** Task prompt **
Once the line with "root of tail: (635, 420)" is found in the entries below, print it and each following line exactly, stopping after the line with "right eye: (123, 258)"; print nothing else.

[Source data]

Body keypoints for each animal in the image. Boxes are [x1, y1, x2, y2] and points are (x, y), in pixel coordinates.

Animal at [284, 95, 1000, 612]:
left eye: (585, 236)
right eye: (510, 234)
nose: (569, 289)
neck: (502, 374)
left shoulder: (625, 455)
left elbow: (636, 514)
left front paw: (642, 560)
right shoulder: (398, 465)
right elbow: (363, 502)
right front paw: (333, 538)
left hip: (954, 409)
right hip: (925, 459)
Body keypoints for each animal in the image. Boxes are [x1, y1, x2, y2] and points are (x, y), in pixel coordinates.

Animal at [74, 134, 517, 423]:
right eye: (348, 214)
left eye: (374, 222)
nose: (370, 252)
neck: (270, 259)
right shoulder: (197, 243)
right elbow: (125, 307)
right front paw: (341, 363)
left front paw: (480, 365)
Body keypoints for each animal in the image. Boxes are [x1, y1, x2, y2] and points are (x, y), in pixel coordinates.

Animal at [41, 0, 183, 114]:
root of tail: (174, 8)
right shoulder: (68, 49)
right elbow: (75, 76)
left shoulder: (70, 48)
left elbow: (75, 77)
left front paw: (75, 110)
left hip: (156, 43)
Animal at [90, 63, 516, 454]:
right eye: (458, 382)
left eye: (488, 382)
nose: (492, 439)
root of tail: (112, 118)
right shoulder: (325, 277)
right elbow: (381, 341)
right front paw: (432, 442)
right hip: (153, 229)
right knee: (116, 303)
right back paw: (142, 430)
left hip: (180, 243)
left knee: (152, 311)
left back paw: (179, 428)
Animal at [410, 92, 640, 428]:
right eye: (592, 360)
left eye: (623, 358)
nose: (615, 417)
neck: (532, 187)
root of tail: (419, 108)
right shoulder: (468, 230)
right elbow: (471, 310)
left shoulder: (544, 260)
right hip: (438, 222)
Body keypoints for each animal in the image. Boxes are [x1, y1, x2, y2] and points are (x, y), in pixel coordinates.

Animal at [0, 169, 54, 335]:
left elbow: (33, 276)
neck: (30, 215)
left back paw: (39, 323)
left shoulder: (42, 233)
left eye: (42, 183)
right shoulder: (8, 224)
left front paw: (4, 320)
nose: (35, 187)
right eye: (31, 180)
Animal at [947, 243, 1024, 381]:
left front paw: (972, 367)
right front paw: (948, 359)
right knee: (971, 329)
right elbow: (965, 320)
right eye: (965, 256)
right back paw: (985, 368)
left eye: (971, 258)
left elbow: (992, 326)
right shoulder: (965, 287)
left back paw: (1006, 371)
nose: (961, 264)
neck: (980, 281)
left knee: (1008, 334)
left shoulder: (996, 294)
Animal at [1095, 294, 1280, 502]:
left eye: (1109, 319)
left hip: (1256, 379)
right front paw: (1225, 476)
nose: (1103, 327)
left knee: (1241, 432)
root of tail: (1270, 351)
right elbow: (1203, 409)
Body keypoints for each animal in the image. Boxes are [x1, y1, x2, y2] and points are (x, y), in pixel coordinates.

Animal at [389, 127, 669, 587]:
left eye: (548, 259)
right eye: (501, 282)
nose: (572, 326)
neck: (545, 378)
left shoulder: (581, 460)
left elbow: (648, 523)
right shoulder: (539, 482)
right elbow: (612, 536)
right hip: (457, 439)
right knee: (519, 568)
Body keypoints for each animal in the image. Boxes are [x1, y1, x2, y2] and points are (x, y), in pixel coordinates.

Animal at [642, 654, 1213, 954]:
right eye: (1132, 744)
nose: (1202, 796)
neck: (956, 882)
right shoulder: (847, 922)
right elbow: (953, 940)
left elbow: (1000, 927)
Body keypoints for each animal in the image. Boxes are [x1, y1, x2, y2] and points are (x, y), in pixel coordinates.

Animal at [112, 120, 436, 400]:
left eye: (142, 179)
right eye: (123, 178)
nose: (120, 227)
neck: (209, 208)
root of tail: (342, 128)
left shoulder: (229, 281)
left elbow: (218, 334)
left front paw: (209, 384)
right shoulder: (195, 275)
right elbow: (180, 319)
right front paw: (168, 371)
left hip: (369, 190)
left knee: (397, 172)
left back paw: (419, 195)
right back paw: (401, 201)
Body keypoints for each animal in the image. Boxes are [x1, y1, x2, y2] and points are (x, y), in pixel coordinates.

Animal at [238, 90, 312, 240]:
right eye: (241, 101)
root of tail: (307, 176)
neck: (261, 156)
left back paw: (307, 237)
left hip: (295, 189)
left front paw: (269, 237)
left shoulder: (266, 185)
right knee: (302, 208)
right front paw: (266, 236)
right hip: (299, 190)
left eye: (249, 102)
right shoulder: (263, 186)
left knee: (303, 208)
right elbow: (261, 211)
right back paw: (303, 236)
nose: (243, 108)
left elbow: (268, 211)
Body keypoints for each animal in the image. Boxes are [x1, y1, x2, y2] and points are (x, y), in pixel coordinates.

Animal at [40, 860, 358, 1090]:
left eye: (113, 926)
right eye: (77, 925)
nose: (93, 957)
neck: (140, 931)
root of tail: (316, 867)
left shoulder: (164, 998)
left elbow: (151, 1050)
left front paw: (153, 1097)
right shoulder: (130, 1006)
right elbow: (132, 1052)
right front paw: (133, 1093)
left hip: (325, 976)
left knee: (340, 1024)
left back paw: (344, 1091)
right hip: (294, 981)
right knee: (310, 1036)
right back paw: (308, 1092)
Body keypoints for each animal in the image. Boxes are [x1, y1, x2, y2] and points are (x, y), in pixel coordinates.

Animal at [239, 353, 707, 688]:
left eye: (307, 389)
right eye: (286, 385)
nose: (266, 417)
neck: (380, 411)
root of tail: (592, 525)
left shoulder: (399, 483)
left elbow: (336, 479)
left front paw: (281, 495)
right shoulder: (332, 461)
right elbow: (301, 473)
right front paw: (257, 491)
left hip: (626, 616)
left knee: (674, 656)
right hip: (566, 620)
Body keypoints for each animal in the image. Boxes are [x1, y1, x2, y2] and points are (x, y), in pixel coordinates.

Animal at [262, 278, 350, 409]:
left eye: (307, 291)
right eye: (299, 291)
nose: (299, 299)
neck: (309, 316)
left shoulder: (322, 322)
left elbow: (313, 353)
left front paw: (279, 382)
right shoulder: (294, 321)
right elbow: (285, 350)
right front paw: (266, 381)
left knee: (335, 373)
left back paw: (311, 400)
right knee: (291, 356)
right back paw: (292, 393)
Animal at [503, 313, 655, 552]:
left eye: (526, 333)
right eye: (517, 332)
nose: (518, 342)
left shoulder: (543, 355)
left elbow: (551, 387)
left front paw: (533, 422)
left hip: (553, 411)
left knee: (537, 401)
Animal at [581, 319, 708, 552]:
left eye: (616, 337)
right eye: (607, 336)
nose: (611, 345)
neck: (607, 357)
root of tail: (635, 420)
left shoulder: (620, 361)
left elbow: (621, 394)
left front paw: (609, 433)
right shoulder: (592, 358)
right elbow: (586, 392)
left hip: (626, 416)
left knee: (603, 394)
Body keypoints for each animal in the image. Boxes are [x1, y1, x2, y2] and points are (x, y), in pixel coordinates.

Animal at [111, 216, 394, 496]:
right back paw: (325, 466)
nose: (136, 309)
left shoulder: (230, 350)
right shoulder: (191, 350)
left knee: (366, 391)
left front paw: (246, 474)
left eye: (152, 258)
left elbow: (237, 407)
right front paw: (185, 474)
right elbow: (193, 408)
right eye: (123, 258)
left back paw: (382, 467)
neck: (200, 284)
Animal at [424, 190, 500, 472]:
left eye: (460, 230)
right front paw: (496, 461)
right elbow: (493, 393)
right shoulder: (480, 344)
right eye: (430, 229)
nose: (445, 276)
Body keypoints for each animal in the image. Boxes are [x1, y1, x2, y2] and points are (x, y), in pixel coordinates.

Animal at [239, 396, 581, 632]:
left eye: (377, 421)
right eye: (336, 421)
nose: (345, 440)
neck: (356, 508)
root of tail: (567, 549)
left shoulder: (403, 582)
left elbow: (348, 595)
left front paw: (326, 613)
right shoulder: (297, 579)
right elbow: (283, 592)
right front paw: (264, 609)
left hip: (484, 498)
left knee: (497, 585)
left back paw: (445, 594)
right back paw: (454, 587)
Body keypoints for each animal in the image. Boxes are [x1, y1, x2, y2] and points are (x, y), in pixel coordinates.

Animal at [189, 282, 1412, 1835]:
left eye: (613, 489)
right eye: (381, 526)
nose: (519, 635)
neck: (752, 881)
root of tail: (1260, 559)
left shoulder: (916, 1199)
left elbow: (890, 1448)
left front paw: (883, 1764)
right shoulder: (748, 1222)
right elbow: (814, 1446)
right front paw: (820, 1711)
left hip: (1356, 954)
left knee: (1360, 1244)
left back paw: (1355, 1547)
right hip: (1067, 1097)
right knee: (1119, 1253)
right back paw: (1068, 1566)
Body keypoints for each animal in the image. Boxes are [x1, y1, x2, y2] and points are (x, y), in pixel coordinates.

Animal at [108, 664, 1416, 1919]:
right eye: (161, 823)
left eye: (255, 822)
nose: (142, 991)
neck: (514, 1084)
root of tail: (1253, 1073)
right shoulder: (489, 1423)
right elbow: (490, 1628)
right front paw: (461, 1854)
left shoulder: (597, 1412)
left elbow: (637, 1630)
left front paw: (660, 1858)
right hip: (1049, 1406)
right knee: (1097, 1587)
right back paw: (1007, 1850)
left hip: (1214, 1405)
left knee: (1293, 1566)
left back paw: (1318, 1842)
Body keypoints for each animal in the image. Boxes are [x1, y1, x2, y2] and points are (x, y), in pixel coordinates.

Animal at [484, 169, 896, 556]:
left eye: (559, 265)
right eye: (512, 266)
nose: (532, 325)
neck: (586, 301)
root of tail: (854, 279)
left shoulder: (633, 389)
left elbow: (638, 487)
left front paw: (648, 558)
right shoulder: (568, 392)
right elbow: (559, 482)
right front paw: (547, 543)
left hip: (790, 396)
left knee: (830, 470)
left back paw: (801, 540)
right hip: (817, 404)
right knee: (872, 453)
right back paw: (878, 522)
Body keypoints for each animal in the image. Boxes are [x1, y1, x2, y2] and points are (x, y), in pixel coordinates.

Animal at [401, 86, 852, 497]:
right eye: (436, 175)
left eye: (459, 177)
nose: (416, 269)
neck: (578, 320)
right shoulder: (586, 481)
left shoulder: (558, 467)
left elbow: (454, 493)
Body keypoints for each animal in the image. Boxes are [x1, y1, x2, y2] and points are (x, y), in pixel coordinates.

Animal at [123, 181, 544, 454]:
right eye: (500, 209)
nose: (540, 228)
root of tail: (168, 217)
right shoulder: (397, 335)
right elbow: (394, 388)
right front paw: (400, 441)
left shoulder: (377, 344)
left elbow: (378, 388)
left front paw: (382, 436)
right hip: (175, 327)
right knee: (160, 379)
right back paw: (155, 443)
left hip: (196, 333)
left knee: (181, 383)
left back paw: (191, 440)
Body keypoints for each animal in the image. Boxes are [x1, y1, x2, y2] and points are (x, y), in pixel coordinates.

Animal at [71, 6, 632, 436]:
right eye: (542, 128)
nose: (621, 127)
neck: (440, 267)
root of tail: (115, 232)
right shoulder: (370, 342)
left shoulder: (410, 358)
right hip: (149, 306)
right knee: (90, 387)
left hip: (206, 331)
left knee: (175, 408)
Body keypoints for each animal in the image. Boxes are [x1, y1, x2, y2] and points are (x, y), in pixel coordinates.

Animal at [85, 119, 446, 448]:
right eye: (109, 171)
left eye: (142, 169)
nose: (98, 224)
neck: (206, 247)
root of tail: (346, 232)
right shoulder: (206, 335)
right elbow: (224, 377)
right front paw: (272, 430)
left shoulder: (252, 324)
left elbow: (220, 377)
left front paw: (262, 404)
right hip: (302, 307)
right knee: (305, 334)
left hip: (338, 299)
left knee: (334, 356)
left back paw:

** Output **
root of tail: (635, 420)
left shoulder: (620, 361)
left elbow: (621, 394)
left front paw: (609, 433)
right shoulder: (592, 358)
right elbow: (586, 392)
left hip: (626, 416)
left knee: (603, 394)
Body keypoints for each animal in the image. Boxes are [x1, y1, x2, y2] and points are (x, y), in pixel coordinates.

Animal at [111, 216, 394, 496]:
right back paw: (325, 466)
nose: (136, 309)
left shoulder: (230, 350)
right shoulder: (191, 350)
left knee: (366, 391)
left front paw: (246, 474)
left eye: (152, 258)
left elbow: (237, 407)
right front paw: (185, 474)
right elbow: (193, 408)
right eye: (123, 258)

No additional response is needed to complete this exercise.